Give the rows below again, replacing every "collector number" with "field number" and changing nothing else.
######
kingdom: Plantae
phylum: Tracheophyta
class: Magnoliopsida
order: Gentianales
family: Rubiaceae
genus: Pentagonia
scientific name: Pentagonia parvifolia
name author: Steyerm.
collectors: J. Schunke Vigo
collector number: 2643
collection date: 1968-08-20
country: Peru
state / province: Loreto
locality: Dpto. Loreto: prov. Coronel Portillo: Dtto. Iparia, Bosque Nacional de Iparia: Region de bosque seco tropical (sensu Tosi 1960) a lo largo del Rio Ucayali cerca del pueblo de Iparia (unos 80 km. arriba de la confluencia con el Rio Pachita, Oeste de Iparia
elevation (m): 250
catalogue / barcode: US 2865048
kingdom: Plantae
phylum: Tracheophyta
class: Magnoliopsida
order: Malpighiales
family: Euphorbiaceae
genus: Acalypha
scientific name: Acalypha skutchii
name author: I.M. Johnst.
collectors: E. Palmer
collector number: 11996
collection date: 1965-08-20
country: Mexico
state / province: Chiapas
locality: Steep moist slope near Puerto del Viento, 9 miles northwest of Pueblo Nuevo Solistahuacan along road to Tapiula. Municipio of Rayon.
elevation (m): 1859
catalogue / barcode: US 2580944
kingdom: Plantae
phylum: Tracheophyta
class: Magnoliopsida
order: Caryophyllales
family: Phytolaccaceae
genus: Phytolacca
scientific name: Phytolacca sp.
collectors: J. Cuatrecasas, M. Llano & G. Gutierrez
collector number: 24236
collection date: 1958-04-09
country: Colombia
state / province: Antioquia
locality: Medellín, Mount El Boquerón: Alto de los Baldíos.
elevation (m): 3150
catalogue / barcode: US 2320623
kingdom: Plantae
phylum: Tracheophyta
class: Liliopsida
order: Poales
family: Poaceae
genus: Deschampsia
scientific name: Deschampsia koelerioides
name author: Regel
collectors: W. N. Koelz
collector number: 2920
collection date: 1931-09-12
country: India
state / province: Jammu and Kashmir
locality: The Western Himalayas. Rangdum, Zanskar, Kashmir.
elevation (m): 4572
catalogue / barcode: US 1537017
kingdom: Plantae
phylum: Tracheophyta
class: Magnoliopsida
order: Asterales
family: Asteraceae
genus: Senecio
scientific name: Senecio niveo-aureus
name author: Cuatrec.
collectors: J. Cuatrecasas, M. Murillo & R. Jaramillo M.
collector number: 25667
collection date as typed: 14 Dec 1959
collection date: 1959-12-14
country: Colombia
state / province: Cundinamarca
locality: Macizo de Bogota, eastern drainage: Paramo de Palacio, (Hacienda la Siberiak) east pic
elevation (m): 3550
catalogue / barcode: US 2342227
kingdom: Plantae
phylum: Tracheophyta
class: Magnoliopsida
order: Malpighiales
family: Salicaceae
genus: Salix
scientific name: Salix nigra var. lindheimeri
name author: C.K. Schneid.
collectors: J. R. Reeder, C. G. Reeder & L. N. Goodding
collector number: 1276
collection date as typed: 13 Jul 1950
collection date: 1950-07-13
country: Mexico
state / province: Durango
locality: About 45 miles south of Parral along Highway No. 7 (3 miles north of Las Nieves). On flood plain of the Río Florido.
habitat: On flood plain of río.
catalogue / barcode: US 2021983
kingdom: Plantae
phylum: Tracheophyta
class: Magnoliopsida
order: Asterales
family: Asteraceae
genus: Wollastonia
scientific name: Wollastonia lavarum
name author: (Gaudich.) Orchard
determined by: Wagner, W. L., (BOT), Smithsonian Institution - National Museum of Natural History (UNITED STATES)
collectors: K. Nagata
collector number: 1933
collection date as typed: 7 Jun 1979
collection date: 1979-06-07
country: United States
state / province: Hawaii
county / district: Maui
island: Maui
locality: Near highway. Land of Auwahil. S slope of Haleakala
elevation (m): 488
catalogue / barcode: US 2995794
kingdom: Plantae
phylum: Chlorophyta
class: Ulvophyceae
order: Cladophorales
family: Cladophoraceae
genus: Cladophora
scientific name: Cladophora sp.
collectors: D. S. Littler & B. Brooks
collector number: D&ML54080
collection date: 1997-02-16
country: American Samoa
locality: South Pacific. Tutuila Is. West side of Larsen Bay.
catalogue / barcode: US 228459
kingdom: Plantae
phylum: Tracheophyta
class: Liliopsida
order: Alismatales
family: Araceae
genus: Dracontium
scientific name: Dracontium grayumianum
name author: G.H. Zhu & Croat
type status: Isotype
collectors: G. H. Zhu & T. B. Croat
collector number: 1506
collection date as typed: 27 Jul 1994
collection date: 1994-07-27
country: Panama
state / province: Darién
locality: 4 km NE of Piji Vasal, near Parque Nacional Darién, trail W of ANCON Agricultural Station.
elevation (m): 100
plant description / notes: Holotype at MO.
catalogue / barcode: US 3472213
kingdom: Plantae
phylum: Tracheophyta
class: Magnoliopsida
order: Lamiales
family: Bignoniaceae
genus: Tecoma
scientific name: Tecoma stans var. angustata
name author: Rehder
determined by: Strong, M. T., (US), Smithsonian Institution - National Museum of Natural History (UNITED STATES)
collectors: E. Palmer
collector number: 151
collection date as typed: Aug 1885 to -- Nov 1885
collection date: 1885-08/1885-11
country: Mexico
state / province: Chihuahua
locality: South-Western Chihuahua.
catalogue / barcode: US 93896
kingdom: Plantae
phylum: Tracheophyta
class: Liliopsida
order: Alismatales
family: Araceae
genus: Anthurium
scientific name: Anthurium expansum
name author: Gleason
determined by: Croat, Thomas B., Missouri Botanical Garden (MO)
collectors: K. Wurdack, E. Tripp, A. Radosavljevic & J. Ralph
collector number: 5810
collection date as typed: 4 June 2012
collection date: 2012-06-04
######
# [Solution for this problem]
kingdom: Plantae
phylum: Tracheophyta
class: Magnoliopsida
order: Gentianales
family: Rubiaceae
genus: Pentagonia
scientific name: Pentagonia parvifolia
name author: Steyerm.
collectors: J. Schunke Vigo
field number: 2643
collection date: 1968-08-20
country: Peru
state / province: Loreto
locality: Dpto. Loreto: prov. Coronel Portillo: Dtto. Iparia, Bosque Nacional de Iparia: Region de bosque seco tropical (sensu Tosi 1960) a lo largo del Rio Ucayali cerca del pueblo de Iparia (unos 80 km. arriba de la confluencia con el Rio Pachita, Oeste de Iparia
elevation (m): 250
catalogue / barcode: US 2865048
kingdom: Plantae
phylum: Tracheophyta
class: Magnoliopsida
order: Malpighiales
family: Euphorbiaceae
genus: Acalypha
scientific name: Acalypha skutchii
name author: I.M. Johnst.
collectors: E. Palmer
field number: 11996
collection date: 1965-08-20
country: Mexico
state / province: Chiapas
locality: Steep moist slope near Puerto del Viento, 9 miles northwest of Pueblo Nuevo Solistahuacan along road to Tapiula. Municipio of Rayon.
elevation (m): 1859
catalogue / barcode: US 2580944
kingdom: Plantae
phylum: Tracheophyta
class: Magnoliopsida
order: Caryophyllales
family: Phytolaccaceae
genus: Phytolacca
scientific name: Phytolacca sp.
collectors: J. Cuatrecasas, M. Llano & G. Gutierrez
field number: 24236
collection date: 1958-04-09
country: Colombia
state / province: Antioquia
locality: Medellín, Mount El Boquerón: Alto de los Baldíos.
elevation (m): 3150
catalogue / barcode: US 2320623
kingdom: Plantae
phylum: Tracheophyta
class: Liliopsida
order: Poales
family: Poaceae
genus: Deschampsia
scientific name: Deschampsia koelerioides
name author: Regel
collectors: W. N. Koelz
field number: 2920
collection date: 1931-09-12
country: India
state / province: Jammu and Kashmir
locality: The Western Himalayas. Rangdum, Zanskar, Kashmir.
elevation (m): 4572
catalogue / barcode: US 1537017
kingdom: Plantae
phylum: Tracheophyta
class: Magnoliopsida
order: Asterales
family: Asteraceae
genus: Senecio
scientific name: Senecio niveo-aureus
name author: Cuatrec.
collectors: J. Cuatrecasas, M. Murillo & R. Jaramillo M.
field number: 25667
collection date as typed: 14 Dec 1959
collection date: 1959-12-14
country: Colombia
state / province: Cundinamarca
locality: Macizo de Bogota, eastern drainage: Paramo de Palacio, (Hacienda la Siberiak) east pic
elevation (m): 3550
catalogue / barcode: US 2342227
kingdom: Plantae
phylum: Tracheophyta
class: Magnoliopsida
order: Malpighiales
family: Salicaceae
genus: Salix
scientific name: Salix nigra var. lindheimeri
name author: C.K. Schneid.
collectors: J. R. Reeder, C. G. Reeder & L. N. Goodding
field number: 1276
collection date as typed: 13 Jul 1950
collection date: 1950-07-13
country: Mexico
state / province: Durango
locality: About 45 miles south of Parral along Highway No. 7 (3 miles north of Las Nieves). On flood plain of the Río Florido.
habitat: On flood plain of río.
catalogue / barcode: US 2021983
kingdom: Plantae
phylum: Tracheophyta
class: Magnoliopsida
order: Asterales
family: Asteraceae
genus: Wollastonia
scientific name: Wollastonia lavarum
name author: (Gaudich.) Orchard
determined by: Wagner, W. L., (BOT), Smithsonian Institution - National Museum of Natural History (UNITED STATES)
collectors: K. Nagata
field number: 1933
collection date as typed: 7 Jun 1979
collection date: 1979-06-07
country: United States
state / province: Hawaii
county / district: Maui
island: Maui
locality: Near highway. Land of Auwahil. S slope of Haleakala
elevation (m): 488
catalogue / barcode: US 2995794
kingdom: Plantae
phylum: Chlorophyta
class: Ulvophyceae
order: Cladophorales
family: Cladophoraceae
genus: Cladophora
scientific name: Cladophora sp.
collectors: D. S. Littler & B. Brooks
field number: D&ML54080
collection date: 1997-02-16
country: American Samoa
locality: South Pacific. Tutuila Is. West side of Larsen Bay.
catalogue / barcode: US 228459
kingdom: Plantae
phylum: Tracheophyta
class: Liliopsida
order: Alismatales
family: Araceae
genus: Dracontium
scientific name: Dracontium grayumianum
name author: G.H. Zhu & Croat
type status: Isotype
collectors: G. H. Zhu & T. B. Croat
field number: 1506
collection date as typed: 27 Jul 1994
collection date: 1994-07-27
country: Panama
state / province: Darién
locality: 4 km NE of Piji Vasal, near Parque Nacional Darién, trail W of ANCON Agricultural Station.
elevation (m): 100
plant description / notes: Holotype at MO.
catalogue / barcode: US 3472213
kingdom: Plantae
phylum: Tracheophyta
class: Magnoliopsida
order: Lamiales
family: Bignoniaceae
genus: Tecoma
scientific name: Tecoma stans var. angustata
name author: Rehder
determined by: Strong, M. T., (US), Smithsonian Institution - National Museum of Natural History (UNITED STATES)
collectors: E. Palmer
field number: 151
collection date as typed: Aug 1885 to -- Nov 1885
collection date: 1885-08/1885-11
country: Mexico
state / province: Chihuahua
locality: South-Western Chihuahua.
catalogue / barcode: US 93896
kingdom: Plantae
phylum: Tracheophyta
class: Liliopsida
order: Alismatales
family: Araceae
genus: Anthurium
scientific name: Anthurium expansum
name author: Gleason
determined by: Croat, Thomas B., Missouri Botanical Garden (MO)
collectors: K. Wurdack, E. Tripp, A. Radosavljevic & J. Ralph
field number: 5810
collection date as typed: 4 June 2012
collection date: 2012-06-04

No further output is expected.